Find the number of lines below in which the word "from" appears, and write that number only.

───── Task material ─────

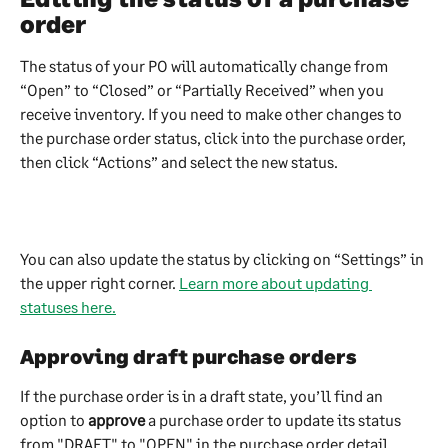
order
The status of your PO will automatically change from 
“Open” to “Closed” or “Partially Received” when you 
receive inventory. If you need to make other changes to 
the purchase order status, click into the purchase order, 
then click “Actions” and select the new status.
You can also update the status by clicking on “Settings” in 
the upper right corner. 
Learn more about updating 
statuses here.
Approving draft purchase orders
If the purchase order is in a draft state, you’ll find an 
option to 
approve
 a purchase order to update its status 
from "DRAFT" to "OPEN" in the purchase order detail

─────
───── Task material ─────

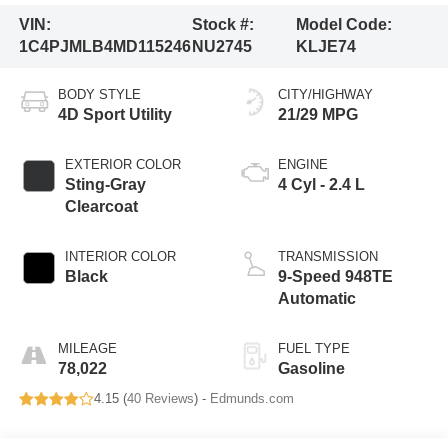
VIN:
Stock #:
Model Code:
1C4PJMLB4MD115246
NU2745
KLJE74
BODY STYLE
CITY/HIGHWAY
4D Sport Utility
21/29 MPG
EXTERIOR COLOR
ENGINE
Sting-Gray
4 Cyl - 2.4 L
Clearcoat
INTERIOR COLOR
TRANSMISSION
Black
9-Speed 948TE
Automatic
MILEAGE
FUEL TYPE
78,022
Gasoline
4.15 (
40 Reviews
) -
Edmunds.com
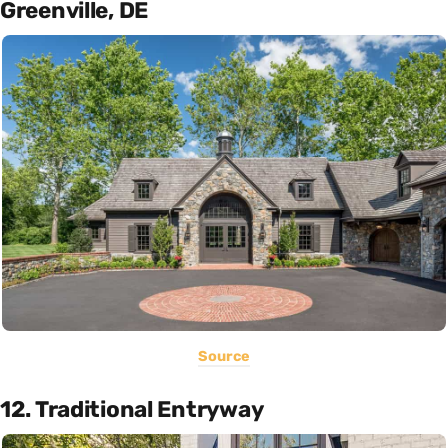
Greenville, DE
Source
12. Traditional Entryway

─────

**Answer area**
2